The Sox’s Game 1 starter in the series, Cicotte had been reluctant to commit to the fix—but when he promptly hit the Cincinnati Reds’ leadoff batter, it was a signal that the deal was on. Given that the superiority of the White Sox was reflected in the betting odds, the first indication that something might be amiss—at least for those paying attention—was that so much money had suddenly been wagered on the underdog Reds. Several sportswriters who knew the team intimately, including the legendary Ring Lardner, made note of the improbable plays that seemed to occur at just the wrong moments—a bobble or misplayed fly ball here, a boneheaded decision there—and with grim humor came up with a parody of a popular standard:
I’m forever blowing ballgames,
Pretty ballgames in the air,
I come from Chi, I hardly try,
Just go to bat and fade and die.
The Reds would go on to win what was then a best of nine series, five games to three. Yet for the Sox, the games would produce one unlikely hero in the person of the unheralded lefthander Dickey Kerr. The team’s third starter, unaware of his teammates’ subterfuge, Kerr pitched so brilliantly that the Sox won both his starts. (What’s less remembered is that Kerr’s career ended soon thereafter, when he was suspended by Comiskey and subsequently blackballed for holding out for better pay.) It would be a full year, the closing days of the 1920 season, before everything came to light, but once it did, photos of the disgraced eight dominated front pages everywhere. It remains difficult to fathom the scandal’s impact on the public, one almost unimaginably less jaded than we are today. “He’s the man who fixed the World Series back in 1919,” F. Scott Fitzgerald wrote five years later in The Great Gatsby, in introducing Meyer Wolfsheim, modeled on real-life fix mastermind Arnold Rothstein.
“Fixed the World’s Series?” the novel’s narrator Nick Carraway marvels:
The idea staggered me. I remembered, of course, that the World’s Series had been fixed in 1919, but if I had thought of it at all I would have thought of it as a thing that merely happened, the end of some inevitable chain. It never occurred to me that one man could start to play with the faith of fifty million people —with the single-mindedness of a burglar blowing a safe.

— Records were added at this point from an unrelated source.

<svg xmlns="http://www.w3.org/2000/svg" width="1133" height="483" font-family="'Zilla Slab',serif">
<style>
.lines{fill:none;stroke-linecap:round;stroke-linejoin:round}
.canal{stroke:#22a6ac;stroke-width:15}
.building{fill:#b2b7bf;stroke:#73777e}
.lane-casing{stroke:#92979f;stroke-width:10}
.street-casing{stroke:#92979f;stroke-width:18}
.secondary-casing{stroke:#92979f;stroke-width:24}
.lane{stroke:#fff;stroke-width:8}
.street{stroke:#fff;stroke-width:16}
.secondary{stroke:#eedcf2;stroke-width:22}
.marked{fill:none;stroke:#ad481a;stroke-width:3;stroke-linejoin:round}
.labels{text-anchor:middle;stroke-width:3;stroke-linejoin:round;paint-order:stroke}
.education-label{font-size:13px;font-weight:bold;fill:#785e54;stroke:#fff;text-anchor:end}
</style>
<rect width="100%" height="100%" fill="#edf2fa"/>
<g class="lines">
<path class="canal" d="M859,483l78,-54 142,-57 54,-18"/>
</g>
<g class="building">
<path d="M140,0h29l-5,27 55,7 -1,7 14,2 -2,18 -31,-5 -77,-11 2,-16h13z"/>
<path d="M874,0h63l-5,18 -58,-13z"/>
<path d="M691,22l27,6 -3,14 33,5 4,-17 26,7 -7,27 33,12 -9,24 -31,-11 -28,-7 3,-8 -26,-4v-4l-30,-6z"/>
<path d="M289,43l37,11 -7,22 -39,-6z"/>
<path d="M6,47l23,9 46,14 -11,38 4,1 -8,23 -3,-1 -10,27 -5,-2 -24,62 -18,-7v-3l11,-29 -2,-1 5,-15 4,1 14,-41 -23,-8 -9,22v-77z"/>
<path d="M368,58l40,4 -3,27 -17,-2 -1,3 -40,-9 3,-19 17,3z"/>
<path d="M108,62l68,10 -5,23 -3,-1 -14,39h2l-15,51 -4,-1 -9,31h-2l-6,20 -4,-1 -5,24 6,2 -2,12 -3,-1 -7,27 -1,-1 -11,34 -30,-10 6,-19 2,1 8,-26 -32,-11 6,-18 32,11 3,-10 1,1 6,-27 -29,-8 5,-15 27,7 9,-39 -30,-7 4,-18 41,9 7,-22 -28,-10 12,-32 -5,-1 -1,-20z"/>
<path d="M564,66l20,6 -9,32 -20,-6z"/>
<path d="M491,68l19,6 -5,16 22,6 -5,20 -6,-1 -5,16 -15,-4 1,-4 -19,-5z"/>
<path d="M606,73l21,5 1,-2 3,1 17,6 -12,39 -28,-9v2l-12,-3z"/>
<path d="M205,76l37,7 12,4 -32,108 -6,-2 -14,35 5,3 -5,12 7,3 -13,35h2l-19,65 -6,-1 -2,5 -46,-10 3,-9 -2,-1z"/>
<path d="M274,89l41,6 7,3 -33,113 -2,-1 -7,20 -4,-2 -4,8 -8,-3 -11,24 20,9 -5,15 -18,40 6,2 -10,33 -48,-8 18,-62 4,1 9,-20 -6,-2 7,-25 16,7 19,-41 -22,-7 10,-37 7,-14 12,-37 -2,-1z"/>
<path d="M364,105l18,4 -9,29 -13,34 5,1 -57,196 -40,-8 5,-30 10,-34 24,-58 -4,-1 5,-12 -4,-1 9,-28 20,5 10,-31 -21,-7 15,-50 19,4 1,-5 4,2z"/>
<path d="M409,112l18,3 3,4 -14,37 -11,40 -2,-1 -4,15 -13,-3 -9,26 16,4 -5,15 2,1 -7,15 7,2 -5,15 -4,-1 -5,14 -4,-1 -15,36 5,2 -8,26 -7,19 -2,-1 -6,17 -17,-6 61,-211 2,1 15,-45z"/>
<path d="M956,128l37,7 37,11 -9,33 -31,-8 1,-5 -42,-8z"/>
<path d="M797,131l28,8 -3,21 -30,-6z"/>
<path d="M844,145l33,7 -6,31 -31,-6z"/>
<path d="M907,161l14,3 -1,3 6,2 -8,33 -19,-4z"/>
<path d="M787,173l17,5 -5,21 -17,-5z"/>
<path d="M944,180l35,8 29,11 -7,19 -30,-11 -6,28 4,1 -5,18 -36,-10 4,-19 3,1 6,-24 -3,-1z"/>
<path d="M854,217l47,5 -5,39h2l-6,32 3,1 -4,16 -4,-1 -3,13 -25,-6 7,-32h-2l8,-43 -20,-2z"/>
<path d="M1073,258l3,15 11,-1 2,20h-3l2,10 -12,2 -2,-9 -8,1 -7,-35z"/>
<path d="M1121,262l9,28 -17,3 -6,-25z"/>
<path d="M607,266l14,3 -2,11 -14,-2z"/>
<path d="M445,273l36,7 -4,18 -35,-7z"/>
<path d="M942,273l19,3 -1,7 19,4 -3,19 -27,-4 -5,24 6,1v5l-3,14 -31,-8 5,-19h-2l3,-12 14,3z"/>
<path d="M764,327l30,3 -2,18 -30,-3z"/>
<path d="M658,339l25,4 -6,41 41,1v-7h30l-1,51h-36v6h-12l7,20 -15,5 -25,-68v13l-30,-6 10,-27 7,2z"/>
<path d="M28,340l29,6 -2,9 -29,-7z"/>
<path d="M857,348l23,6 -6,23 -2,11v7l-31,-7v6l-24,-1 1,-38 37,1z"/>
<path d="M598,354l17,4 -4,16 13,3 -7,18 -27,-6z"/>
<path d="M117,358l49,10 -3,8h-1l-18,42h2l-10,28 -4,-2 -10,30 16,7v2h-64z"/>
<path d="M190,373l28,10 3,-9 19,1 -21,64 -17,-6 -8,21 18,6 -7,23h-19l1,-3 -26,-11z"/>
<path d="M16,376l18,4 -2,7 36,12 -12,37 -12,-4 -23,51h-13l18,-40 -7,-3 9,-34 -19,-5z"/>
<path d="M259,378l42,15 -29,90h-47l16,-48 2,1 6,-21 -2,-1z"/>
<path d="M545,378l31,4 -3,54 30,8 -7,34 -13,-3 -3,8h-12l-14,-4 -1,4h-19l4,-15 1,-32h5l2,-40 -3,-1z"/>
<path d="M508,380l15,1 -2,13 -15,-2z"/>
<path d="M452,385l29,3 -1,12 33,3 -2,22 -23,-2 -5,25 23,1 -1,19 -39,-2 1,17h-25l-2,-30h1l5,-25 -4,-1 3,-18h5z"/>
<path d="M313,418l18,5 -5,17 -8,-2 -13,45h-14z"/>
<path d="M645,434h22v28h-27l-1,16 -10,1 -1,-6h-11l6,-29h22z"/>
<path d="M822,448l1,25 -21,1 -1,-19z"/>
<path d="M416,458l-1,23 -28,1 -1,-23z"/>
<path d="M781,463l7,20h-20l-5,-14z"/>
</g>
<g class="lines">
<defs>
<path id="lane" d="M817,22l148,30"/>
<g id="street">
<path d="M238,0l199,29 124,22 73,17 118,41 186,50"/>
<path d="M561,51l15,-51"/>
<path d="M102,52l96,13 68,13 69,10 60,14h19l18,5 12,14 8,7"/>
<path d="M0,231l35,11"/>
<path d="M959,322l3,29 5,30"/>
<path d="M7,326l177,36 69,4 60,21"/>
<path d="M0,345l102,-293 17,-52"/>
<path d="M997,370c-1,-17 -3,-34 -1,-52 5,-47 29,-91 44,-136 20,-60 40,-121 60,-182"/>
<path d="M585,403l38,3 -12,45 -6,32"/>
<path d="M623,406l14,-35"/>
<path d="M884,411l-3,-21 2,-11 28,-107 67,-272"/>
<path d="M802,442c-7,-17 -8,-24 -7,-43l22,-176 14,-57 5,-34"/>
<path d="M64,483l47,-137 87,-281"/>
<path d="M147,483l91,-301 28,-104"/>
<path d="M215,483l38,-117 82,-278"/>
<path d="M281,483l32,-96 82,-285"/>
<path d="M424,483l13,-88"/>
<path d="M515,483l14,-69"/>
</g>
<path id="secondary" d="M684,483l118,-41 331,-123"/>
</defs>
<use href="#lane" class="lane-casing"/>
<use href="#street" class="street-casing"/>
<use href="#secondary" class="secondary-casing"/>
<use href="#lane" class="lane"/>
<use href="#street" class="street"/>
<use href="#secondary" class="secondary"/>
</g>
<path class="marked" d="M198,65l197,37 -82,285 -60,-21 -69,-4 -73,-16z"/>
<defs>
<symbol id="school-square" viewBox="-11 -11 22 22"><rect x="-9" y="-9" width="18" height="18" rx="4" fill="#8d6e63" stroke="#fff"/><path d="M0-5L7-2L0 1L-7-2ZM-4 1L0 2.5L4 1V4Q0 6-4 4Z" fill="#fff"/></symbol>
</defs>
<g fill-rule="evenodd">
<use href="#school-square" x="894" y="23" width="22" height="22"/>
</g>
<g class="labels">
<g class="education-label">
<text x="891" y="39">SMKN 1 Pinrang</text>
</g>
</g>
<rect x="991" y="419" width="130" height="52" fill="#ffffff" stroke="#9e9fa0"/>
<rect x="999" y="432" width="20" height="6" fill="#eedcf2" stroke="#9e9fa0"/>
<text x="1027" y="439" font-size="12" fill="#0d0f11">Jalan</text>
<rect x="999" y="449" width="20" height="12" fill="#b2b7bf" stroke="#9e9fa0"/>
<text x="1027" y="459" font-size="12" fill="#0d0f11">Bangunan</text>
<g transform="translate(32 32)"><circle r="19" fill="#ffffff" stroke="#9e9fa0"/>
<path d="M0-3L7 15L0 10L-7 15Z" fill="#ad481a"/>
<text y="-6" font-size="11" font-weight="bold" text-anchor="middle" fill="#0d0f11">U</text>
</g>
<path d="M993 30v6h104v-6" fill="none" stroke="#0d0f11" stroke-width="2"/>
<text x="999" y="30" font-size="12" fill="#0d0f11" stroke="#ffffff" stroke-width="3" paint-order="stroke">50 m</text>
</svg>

In fact, the timing made perfect historical sense. The recently concluded slaughter in Europe had changed America in ways just becoming apparent. Rather than peace and prosperity, the First World War’s conclusion produced widespread unemployment and dislocation. Fear of anarchism was rampant, and so, too, was racial violence—much of it generated by a reborn Ku Klux Klan. Cynicism was in the air; America’s prolonged age of innocence was over.